Was zu tun ist:
Gib für jede der folgenden Aussagen mit Ja oder Nein an, ob sie mit dem Text über das Buch „Formen des Kunstreligiösen“ übereinstimmt, und zitiere jeweils wörtlich die entscheidenden Worte des Textes. 1. Lore Knapp lehrt an der Universität Bielefeld. 2. Das Buch erschien im Jahr 2010. 3. Christoph Schlingensief ist 2010 gestorben.

Lore Knapps thematisiert in ihrem Buch „Formen des Kunstreligiösen“ die Konflikte und Verzweiflungen in Bezug auf den Glauben anhand der Werke von Peter Handke und Christoph Schlingensief

Wovon es nicht alles einen Gott gibt: „Der Gott der kleinen Dinge“,„Der Gott des Gemetzels“, man schwärmt von Stil-Ikonen, Kathedralen der Industriekultur und dem heiligen Rasen des Fußballs. Warum Anleihen aus dem Religiösen? Die Bindungen an Glaube und Kirche nehmen doch gesamtgesellschaftlich ab – oder haben deren Begriffe und Symbole immer noch Strahlkraft? Gibt es deren offensichtlich verkaufsfördernden Signal-Effekt in der kommerziellen Werbung auch im künstlerischen Bereich, in der Literatur und dem Theater?
Diese Frage untersucht die an der Universität Bielefeld lehrende Germanistin Lore Knapp in ihrem 2015 erschienenen äußerst lesenswerten Buch „Formen des Kunstreligiösen“ am Oeuvre des Schriftstellers Peter Handke und den Performances des 2010 verstorbenen Theater-Tausendsassas Christoph Schlingensief. Die Säkularisierung religiöser Inhalte ist im Künstlerischen vielschichtig und nicht so leicht als verwerflich abzutun wie im Kommerziellen.

Bereitgestellte Daten:
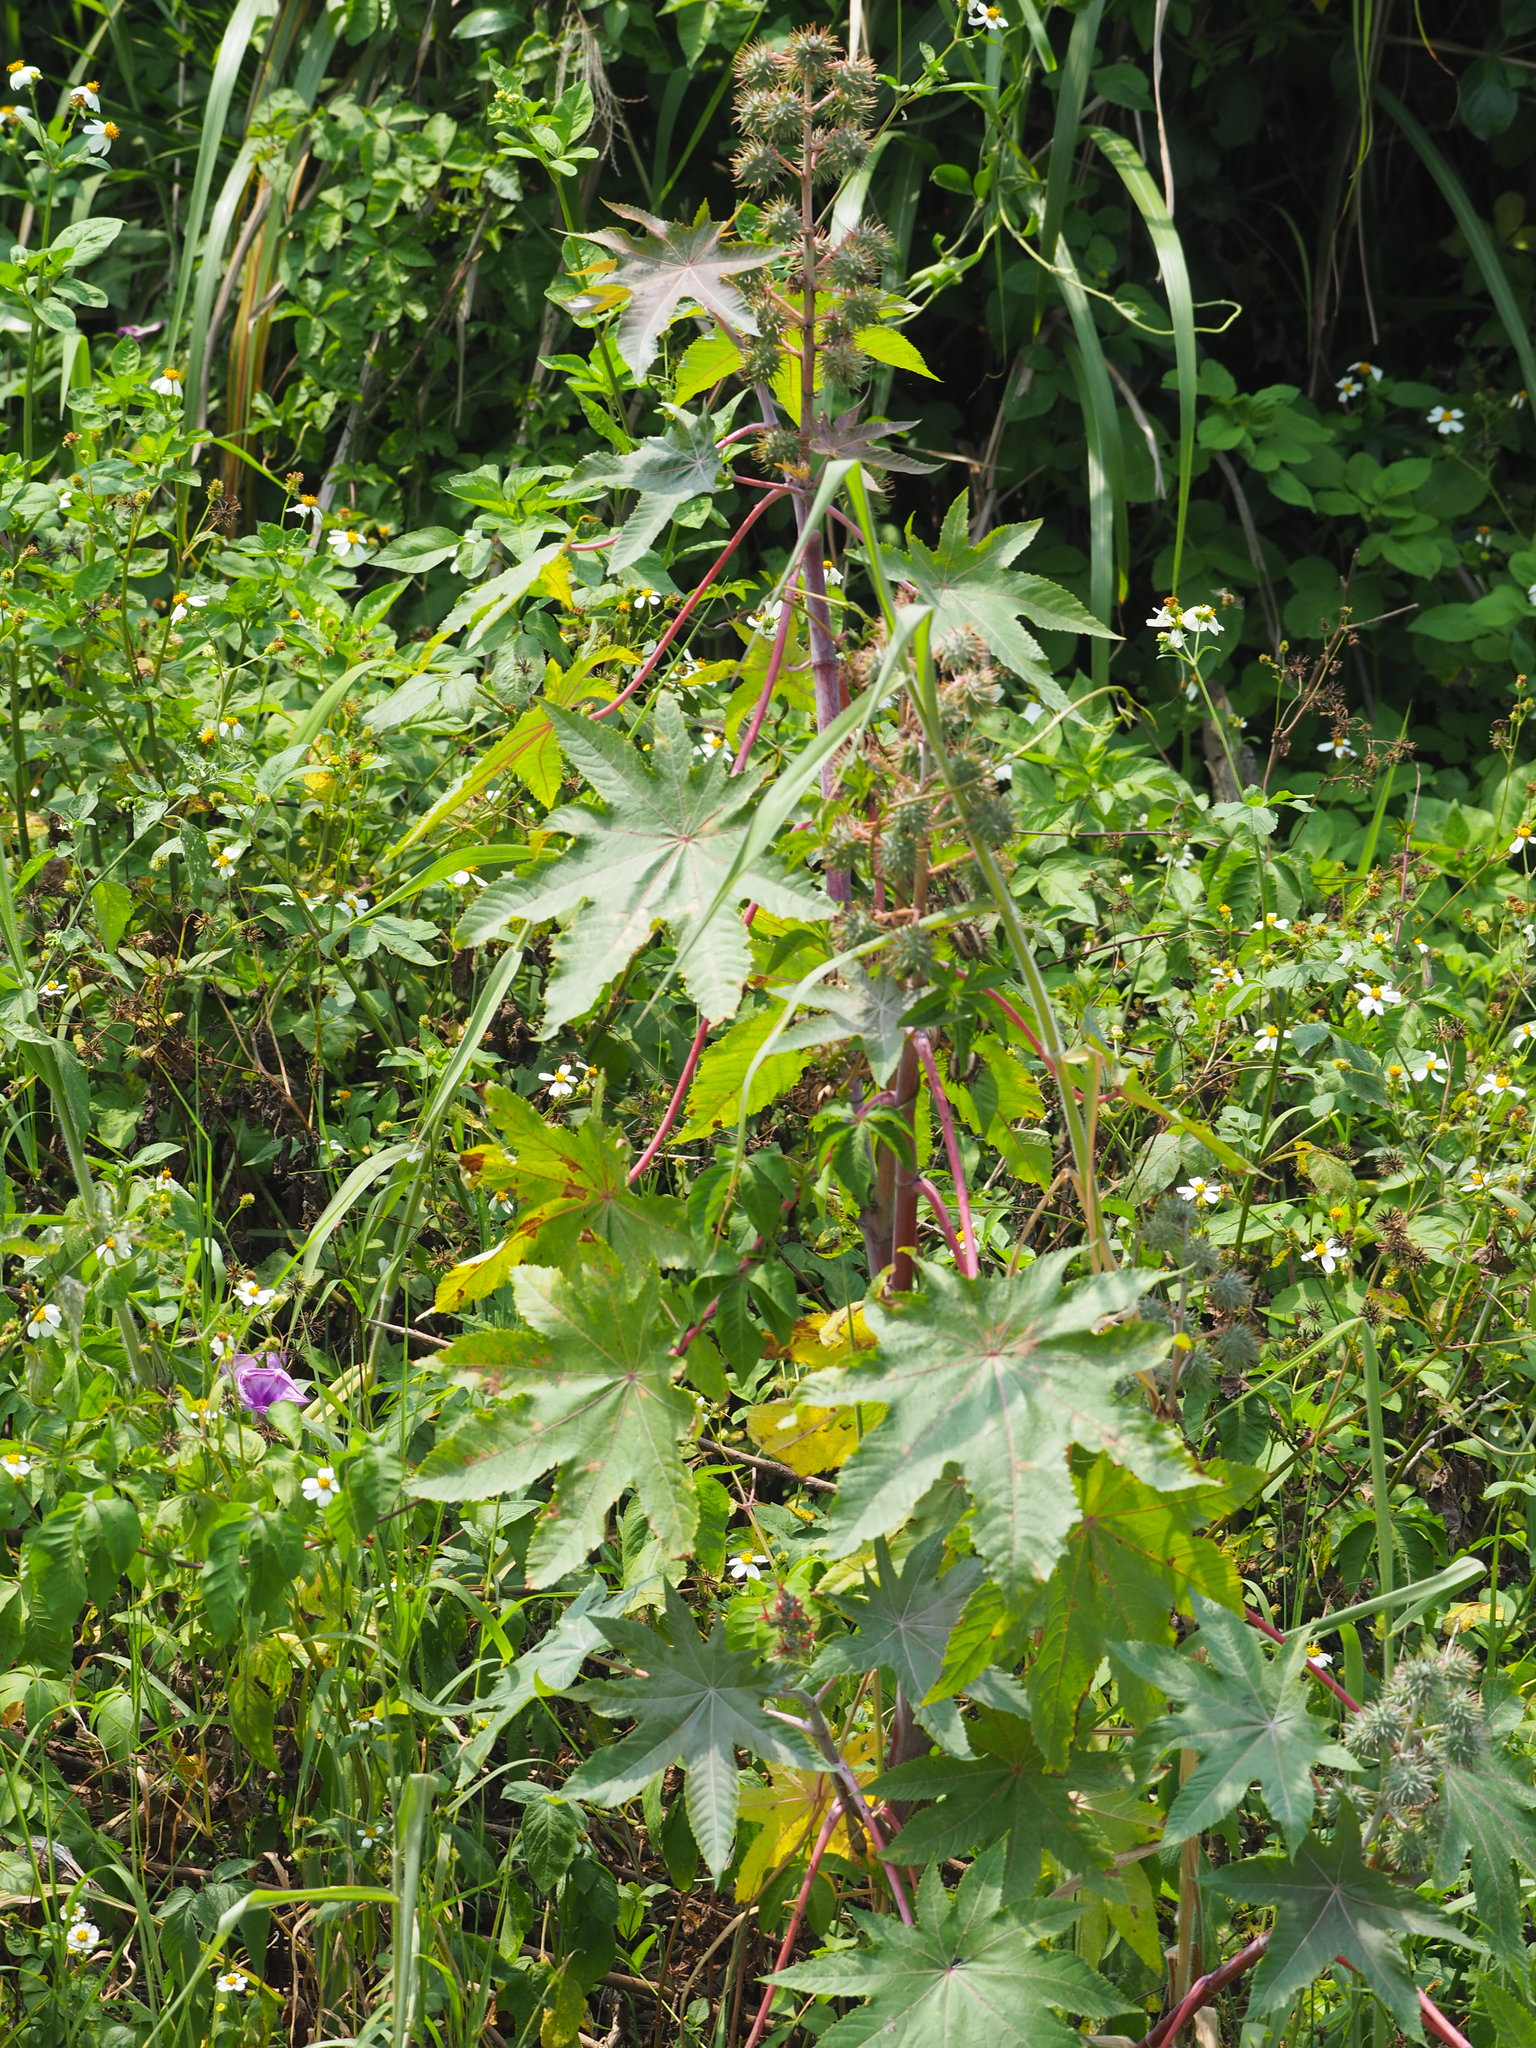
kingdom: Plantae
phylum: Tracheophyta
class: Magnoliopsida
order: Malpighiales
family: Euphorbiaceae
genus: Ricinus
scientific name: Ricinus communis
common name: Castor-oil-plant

Antwort zur Aufgabe:
1. Ja: „die an der Universität Bielefeld lehrende Germanistin Lore Knapp“
2. Nein: „in ihrem 2015 erschienenen äußerst lesenswerten Buch“
3. Ja: „des 2010 verstorbenen Theater-Tausendsassas Christoph Schlingensief“